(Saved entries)
____________

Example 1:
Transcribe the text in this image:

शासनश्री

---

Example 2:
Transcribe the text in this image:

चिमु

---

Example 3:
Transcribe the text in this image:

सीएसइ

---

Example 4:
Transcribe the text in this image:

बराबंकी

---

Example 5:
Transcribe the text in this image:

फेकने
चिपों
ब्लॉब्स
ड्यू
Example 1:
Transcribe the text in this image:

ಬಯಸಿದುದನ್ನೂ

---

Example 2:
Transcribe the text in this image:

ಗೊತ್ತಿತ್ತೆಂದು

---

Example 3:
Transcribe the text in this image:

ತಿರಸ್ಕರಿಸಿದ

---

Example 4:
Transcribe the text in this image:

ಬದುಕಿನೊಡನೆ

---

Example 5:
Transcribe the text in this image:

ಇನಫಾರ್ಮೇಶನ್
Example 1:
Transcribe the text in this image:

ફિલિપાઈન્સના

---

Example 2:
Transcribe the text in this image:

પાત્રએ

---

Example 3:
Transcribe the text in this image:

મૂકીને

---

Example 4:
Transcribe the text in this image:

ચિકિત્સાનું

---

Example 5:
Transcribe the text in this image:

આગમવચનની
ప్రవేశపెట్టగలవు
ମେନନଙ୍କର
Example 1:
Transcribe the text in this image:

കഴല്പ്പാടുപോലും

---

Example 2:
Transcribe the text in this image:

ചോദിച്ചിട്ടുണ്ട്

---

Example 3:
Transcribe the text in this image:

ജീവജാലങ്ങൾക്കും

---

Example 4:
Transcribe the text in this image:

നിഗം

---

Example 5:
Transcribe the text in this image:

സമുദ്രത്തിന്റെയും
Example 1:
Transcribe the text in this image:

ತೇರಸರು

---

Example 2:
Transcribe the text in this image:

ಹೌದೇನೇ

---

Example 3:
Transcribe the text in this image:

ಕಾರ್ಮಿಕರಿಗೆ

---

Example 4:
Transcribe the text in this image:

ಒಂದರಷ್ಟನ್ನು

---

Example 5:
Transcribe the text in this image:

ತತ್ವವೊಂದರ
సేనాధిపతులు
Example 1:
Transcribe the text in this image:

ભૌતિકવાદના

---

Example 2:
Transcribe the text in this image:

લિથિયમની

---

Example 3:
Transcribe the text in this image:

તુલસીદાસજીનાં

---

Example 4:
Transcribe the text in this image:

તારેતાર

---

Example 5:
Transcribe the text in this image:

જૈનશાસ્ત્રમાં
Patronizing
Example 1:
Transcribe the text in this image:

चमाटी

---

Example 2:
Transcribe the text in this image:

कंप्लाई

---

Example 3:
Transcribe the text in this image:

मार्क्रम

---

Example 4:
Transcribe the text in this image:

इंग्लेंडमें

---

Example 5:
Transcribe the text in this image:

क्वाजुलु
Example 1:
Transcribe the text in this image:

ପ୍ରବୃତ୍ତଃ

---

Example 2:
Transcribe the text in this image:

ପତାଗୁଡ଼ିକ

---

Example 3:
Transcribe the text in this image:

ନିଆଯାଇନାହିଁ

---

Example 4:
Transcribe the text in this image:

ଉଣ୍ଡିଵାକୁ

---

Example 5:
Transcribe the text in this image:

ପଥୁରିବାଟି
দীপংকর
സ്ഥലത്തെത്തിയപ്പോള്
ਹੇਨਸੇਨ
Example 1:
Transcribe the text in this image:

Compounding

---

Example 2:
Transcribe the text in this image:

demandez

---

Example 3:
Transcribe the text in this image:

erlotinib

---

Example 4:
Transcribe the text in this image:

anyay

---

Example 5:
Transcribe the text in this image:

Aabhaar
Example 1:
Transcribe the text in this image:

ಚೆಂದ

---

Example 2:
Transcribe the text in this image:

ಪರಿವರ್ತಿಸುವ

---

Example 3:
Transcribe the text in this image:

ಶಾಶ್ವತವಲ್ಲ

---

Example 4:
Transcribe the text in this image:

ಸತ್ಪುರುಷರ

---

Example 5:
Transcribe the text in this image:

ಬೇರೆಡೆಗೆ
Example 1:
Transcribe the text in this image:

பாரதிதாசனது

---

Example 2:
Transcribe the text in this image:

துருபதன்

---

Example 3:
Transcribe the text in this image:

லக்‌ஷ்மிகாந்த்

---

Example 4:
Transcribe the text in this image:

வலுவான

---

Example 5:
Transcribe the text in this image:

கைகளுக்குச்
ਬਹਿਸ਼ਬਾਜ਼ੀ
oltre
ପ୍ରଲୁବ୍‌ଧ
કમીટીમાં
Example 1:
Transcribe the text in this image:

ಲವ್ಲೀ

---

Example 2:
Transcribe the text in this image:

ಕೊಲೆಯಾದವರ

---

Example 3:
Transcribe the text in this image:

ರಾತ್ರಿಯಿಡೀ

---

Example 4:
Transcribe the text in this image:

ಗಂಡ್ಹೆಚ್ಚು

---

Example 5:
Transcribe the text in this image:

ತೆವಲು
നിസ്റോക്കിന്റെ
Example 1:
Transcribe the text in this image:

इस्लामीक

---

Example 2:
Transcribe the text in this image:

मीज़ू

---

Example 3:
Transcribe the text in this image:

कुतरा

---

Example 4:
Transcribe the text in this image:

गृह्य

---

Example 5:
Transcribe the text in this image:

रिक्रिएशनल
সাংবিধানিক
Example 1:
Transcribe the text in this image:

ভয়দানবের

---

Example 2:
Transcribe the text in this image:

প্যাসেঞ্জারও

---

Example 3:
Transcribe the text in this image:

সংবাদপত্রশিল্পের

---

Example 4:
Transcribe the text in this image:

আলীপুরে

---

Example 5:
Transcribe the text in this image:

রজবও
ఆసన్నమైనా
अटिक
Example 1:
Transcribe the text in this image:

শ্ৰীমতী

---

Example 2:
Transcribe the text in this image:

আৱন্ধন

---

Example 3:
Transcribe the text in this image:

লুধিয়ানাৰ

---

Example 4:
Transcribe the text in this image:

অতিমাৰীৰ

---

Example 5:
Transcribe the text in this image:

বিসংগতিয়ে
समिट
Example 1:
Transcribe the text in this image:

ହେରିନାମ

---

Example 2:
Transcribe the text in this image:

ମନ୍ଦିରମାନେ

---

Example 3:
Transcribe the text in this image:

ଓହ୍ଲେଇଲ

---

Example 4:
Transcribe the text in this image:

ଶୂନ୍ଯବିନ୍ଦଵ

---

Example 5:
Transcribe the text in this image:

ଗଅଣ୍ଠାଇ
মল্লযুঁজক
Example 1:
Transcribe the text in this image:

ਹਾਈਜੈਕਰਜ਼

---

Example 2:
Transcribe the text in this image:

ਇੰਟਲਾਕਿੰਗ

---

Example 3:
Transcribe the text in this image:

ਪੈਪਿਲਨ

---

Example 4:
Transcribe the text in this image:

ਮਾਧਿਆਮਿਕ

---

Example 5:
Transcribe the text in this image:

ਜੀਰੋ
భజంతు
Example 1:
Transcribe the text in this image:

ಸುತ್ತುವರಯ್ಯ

____________

**Task description**
Give each line of the records above again, unchanged.

**Task answer**
Example 1:
Transcribe the text in this image:

शासनश्री

---

Example 2:
Transcribe the text in this image:

चिमु

---

Example 3:
Transcribe the text in this image:

सीएसइ

---

Example 4:
Transcribe the text in this image:

बराबंकी

---

Example 5:
Transcribe the text in this image:

फेकने
चिपों
ब्लॉब्स
ड्यू
Example 1:
Transcribe the text in this image:

ಬಯಸಿದುದನ್ನೂ

---

Example 2:
Transcribe the text in this image:

ಗೊತ್ತಿತ್ತೆಂದು

---

Example 3:
Transcribe the text in this image:

ತಿರಸ್ಕರಿಸಿದ

---

Example 4:
Transcribe the text in this image:

ಬದುಕಿನೊಡನೆ

---

Example 5:
Transcribe the text in this image:

ಇನಫಾರ್ಮೇಶನ್
Example 1:
Transcribe the text in this image:

ફિલિપાઈન્સના

---

Example 2:
Transcribe the text in this image:

પાત્રએ

---

Example 3:
Transcribe the text in this image:

મૂકીને

---

Example 4:
Transcribe the text in this image:

ચિકિત્સાનું

---

Example 5:
Transcribe the text in this image:

આગમવચનની
ప్రవేశపెట్టగలవు
ମେନନଙ୍କର
Example 1:
Transcribe the text in this image:

കഴല്പ്പാടുപോലും

---

Example 2:
Transcribe the text in this image:

ചോദിച്ചിട്ടുണ്ട്

---

Example 3:
Transcribe the text in this image:

ജീവജാലങ്ങൾക്കും

---

Example 4:
Transcribe the text in this image:

നിഗം

---

Example 5:
Transcribe the text in this image:

സമുദ്രത്തിന്റെയും
Example 1:
Transcribe the text in this image:

ತೇರಸರು

---

Example 2:
Transcribe the text in this image:

ಹೌದೇನೇ

---

Example 3:
Transcribe the text in this image:

ಕಾರ್ಮಿಕರಿಗೆ

---

Example 4:
Transcribe the text in this image:

ಒಂದರಷ್ಟನ್ನು

---

Example 5:
Transcribe the text in this image:

ತತ್ವವೊಂದರ
సేనాధిపతులు
Example 1:
Transcribe the text in this image:

ભૌતિકવાદના

---

Example 2:
Transcribe the text in this image:

લિથિયમની

---

Example 3:
Transcribe the text in this image:

તુલસીદાસજીનાં

---

Example 4:
Transcribe the text in this image:

તારેતાર

---

Example 5:
Transcribe the text in this image:

જૈનશાસ્ત્રમાં
Patronizing
Example 1:
Transcribe the text in this image:

चमाटी

---

Example 2:
Transcribe the text in this image:

कंप्लाई

---

Example 3:
Transcribe the text in this image:

मार्क्रम

---

Example 4:
Transcribe the text in this image:

इंग्लेंडमें

---

Example 5:
Transcribe the text in this image:

क्वाजुलु
Example 1:
Transcribe the text in this image:

ପ୍ରବୃତ୍ତଃ

---

Example 2:
Transcribe the text in this image:

ପତାଗୁଡ଼ିକ

---

Example 3:
Transcribe the text in this image:

ନିଆଯାଇନାହିଁ

---

Example 4:
Transcribe the text in this image:

ଉଣ୍ଡିଵାକୁ

---

Example 5:
Transcribe the text in this image:

ପଥୁରିବାଟି
দীপংকর
സ്ഥലത്തെത്തിയപ്പോള്
ਹੇਨਸੇਨ
Example 1:
Transcribe the text in this image:

Compounding

---

Example 2:
Transcribe the text in this image:

demandez

---

Example 3:
Transcribe the text in this image:

erlotinib

---

Example 4:
Transcribe the text in this image:

anyay

---

Example 5:
Transcribe the text in this image:

Aabhaar
Example 1:
Transcribe the text in this image:

ಚೆಂದ

---

Example 2:
Transcribe the text in this image:

ಪರಿವರ್ತಿಸುವ

---

Example 3:
Transcribe the text in this image:

ಶಾಶ್ವತವಲ್ಲ

---

Example 4:
Transcribe the text in this image:

ಸತ್ಪುರುಷರ

---

Example 5:
Transcribe the text in this image:

ಬೇರೆಡೆಗೆ
Example 1:
Transcribe the text in this image:

பாரதிதாசனது

---

Example 2:
Transcribe the text in this image:

துருபதன்

---

Example 3:
Transcribe the text in this image:

லக்‌ஷ்மிகாந்த்

---

Example 4:
Transcribe the text in this image:

வலுவான

---

Example 5:
Transcribe the text in this image:

கைகளுக்குச்
ਬਹਿਸ਼ਬਾਜ਼ੀ
oltre
ପ୍ରଲୁବ୍‌ଧ
કમીટીમાં
Example 1:
Transcribe the text in this image:

ಲವ್ಲೀ

---

Example 2:
Transcribe the text in this image:

ಕೊಲೆಯಾದವರ

---

Example 3:
Transcribe the text in this image:

ರಾತ್ರಿಯಿಡೀ

---

Example 4:
Transcribe the text in this image:

ಗಂಡ್ಹೆಚ್ಚು

---

Example 5:
Transcribe the text in this image:

ತೆವಲು
നിസ്റോക്കിന്റെ
Example 1:
Transcribe the text in this image:

इस्लामीक

---

Example 2:
Transcribe the text in this image:

मीज़ू

---

Example 3:
Transcribe the text in this image:

कुतरा

---

Example 4:
Transcribe the text in this image:

गृह्य

---

Example 5:
Transcribe the text in this image:

रिक्रिएशनल
সাংবিধানিক
Example 1:
Transcribe the text in this image:

ভয়দানবের

---

Example 2:
Transcribe the text in this image:

প্যাসেঞ্জারও

---

Example 3:
Transcribe the text in this image:

সংবাদপত্রশিল্পের

---

Example 4:
Transcribe the text in this image:

আলীপুরে

---

Example 5:
Transcribe the text in this image:

রজবও
ఆసన్నమైనా
अटिक
Example 1:
Transcribe the text in this image:

শ্ৰীমতী

---

Example 2:
Transcribe the text in this image:

আৱন্ধন

---

Example 3:
Transcribe the text in this image:

লুধিয়ানাৰ

---

Example 4:
Transcribe the text in this image:

অতিমাৰীৰ

---

Example 5:
Transcribe the text in this image:

বিসংগতিয়ে
समिट
Example 1:
Transcribe the text in this image:

ହେରିନାମ

---

Example 2:
Transcribe the text in this image:

ମନ୍ଦିରମାନେ

---

Example 3:
Transcribe the text in this image:

ଓହ୍ଲେଇଲ

---

Example 4:
Transcribe the text in this image:

ଶୂନ୍ଯବିନ୍ଦଵ

---

Example 5:
Transcribe the text in this image:

ଗଅଣ୍ଠାଇ
মল্লযুঁজক
Example 1:
Transcribe the text in this image:

ਹਾਈਜੈਕਰਜ਼

---

Example 2:
Transcribe the text in this image:

ਇੰਟਲਾਕਿੰਗ

---

Example 3:
Transcribe the text in this image:

ਪੈਪਿਲਨ

---

Example 4:
Transcribe the text in this image:

ਮਾਧਿਆਮਿਕ

---

Example 5:
Transcribe the text in this image:

ਜੀਰੋ
భజంతు
Example 1:
Transcribe the text in this image:

ಸುತ್ತುವರಯ್ಯ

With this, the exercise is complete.